Mood disorders are mental illnesses that primarily impact a person’s feelings, or mood. A person with a mood disorder might have primarily negative or primarily positive feelings, or maybe very few feelings at all. They might cycle back and forth from feeling unusually down to feeling on top of the world. Mood disorders are challenging to live with and frequently misunderstood, but they are also treatable. The two main mood disorders are depression and bipolar disorder.

In depression, people feel unusually sad, empty, hopeless, or unhappy. They may have low self-esteem, a lack of energy, and little interest in the world around them. They may have trouble sleeping and eating regularly. Everyone feels blue now and then, but depression is different.
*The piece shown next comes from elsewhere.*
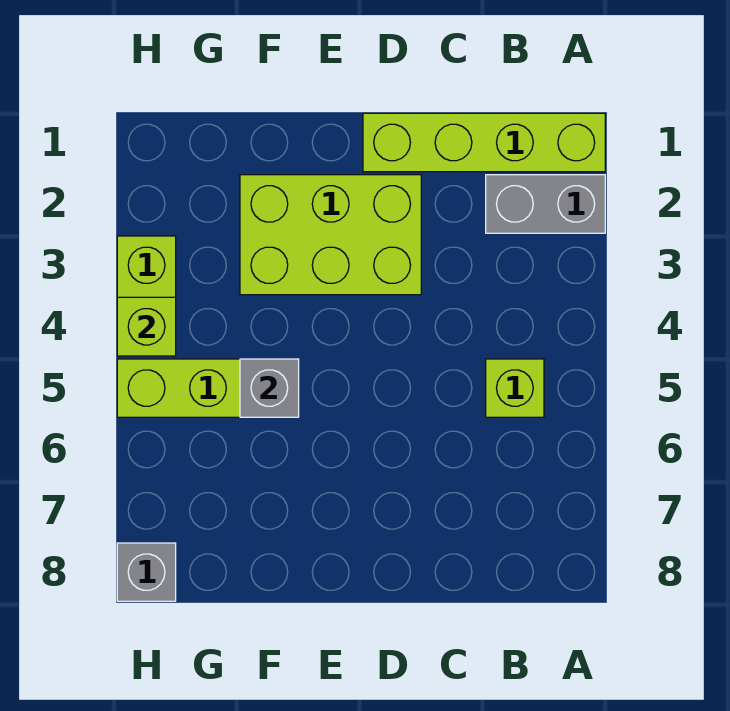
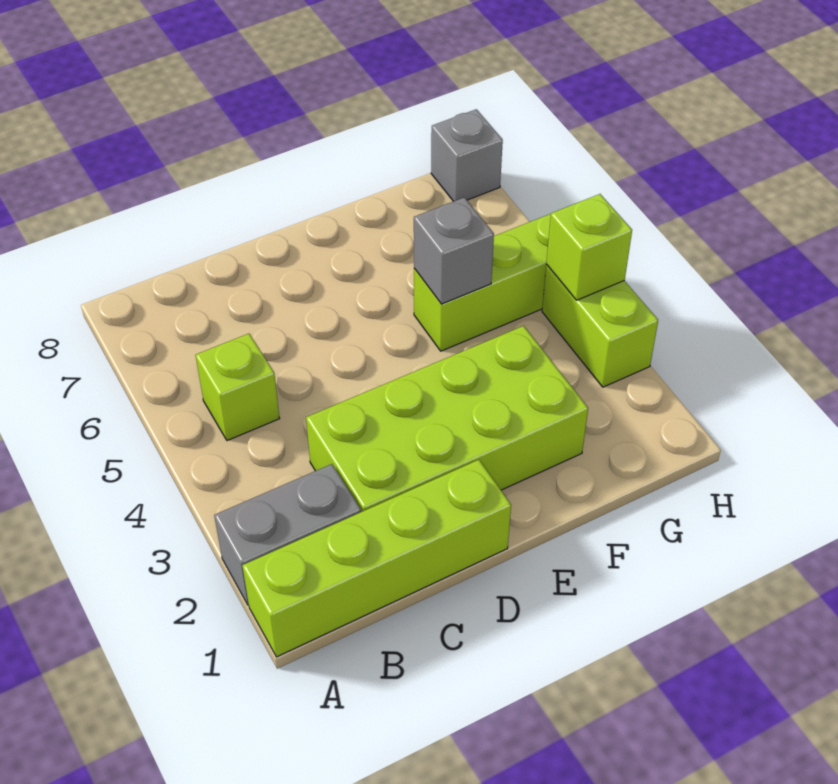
lime 2x3 brick [240,175,421,295] -> lime 2x4 brick [306,326,588,512]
It is much more intense than a typical down day. It lasts much longer, and it interferes with people’s ability to do the things they normally do. At its worst, depression can even lead to thoughts of suicide.

Bipolar disorder sometimes feels like depression. But a person with bipolar disorder cycles through periods of depressed mood and elevated mood, or mania. Mania is like the opposite of depression. Manic people might feel invincible and unusually happy. They might talk or move quickly and not need very much sleep. They might spend too much, eat too much, gamble, or engage in risky and impulsive behavior. In severe cases, they may even hear voices or hallucinate. There is a subset of bipolar disorder called bipolar II, with typical depression symptoms but a milder form of mania, called hypomania. Hypomania includes many of the feelings of full mania but fewer of the risky and dangerous behaviors. Approximately six million Americans suffer from bipolar disorder. It tends to run in families, but the exact cause is still not well known.

There are several effective treatments available for mood disorders, including medications and talk therapy. Not every treatment will work for every person, so it sometimes takes time to find the right fit. A good mental health professional can help.